Prof. Javad Ghaderi Wins NSF CAREER Award for Network Optimization
Javad Ghaderi, assistant professor of electrical engineering, has won a National Science Foundation CAREER award for his work on a new algorithmic framework for optimizing the performance of large-scale networks, including wireless network systems and data centers. His research could help improve emerging applications in areas such as disaster recovery, healthcare, tracking, data processing, and computing, as well as the use of wireless networks in our daily lives.
“As wireless network systems and data centers continue to scale up, optimization problems have become even more complex,” says Ghaderi, who is also a member of the Data Science Institute. “This is especially true now in the age of the Internet of Things and big data, where we are witnessing the expansion of networks at large scale which require highly scalable and efficient resource allocation algorithms.”
Our modern world of expanding communication networks faces many challenges in optimizing resources: everyone wants information to be available immediately, with minimal delay, minimal energy consumption, and no bumps in the flow of data. Ghaderi is tackling optimization challenges that arise in large networks by examining ways to exploit their stochasticity (randomness) and large-scale nature to design simple adaptive algorithms that can efficiently solve the optimization problems.
Communication networks are inherently stochastic. The times when data packets arrive at a wireless device vary randomly, as do the times when data processing jobs are submitted to a data center, as do the processing requirements of the jobs. Most of the resource optimization problems in these networks require solving hard combinatorial problems: when and how to distribute and execute the data processing jobs, managing the data flows in data centers, and when and how to transmit data packets in a wireless system in order to maximize throughput, minimize delay, or minimize energy consumption.

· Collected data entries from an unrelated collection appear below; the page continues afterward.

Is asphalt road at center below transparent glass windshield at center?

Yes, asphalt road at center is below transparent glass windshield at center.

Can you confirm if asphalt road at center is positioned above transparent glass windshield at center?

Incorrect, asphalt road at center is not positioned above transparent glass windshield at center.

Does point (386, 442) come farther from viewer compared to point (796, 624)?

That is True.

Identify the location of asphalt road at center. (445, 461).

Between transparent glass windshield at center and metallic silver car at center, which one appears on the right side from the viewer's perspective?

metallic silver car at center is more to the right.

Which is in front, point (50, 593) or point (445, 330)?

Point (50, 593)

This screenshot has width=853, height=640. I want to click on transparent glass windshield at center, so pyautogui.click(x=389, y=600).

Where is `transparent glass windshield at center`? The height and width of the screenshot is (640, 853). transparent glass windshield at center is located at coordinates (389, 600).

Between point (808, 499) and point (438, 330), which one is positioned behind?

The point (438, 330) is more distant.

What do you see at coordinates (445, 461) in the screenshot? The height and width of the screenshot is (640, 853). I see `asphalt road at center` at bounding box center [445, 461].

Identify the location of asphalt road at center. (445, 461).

Ghaderi’s team is focused on setting the foundation of this new era of algorithms for such large-scale stochastic networks through an interdisciplinary approach that unifies combinatorial and stochastic optimization. His research has shown that, somewhat counter-intuitively, system stochasticity coupled with large scale might actually help in designing simple, low-complexity algorithms that can approach optimal solutions over time, or as networks grow. The impact of “wrong temporal/spatial decisions” made by simple algorithms vanishes as the network dynamics continue over time or the network size scales up, Ghaderi explains. “Thus, simple randomized algorithms can provide performance guarantees for problems that are otherwise very hard to solve,” he says.
Ghaderi is also collaborating with several colleagues at Columbia Engineering to implement his algorithms in practice. The researchers are looking specifically at two problems: (1) implementing the algorithms for flow scheduling in data centers using CloudLab, an NSF-funded cloud platform for hosting experimental prototypes; (2) implementing algorithms for wireless scheduling on a testbed of energy-harvesting devices at Columbia Engineering. His work on scheduling algorithms for ultra-low-power wireless devices recently won the Best Paper Award at ACM CoNEXT 2016, a major conference for novel networking technologies.
Ghaderi’s CAREER project is aimed at inventing a general mathematical framework that goes beyond wireless and data center networks and can be used in many modern applications that require combinatorial decision making in the presence of uncertainty. “I am very interested in the analysis, design, and management of large-scale networked systems,” Ghaderi says. “I think this new project will create a new way of solving optimizations in modern systems, enabling us to allocate resources much more effectively.”
The five-year, $500,000 award, part of the NSF’s Faculty Early Career Development (CAREER) Program, is one of the NSF’s most prestigious honors for faculty at or near the beginning of their careers.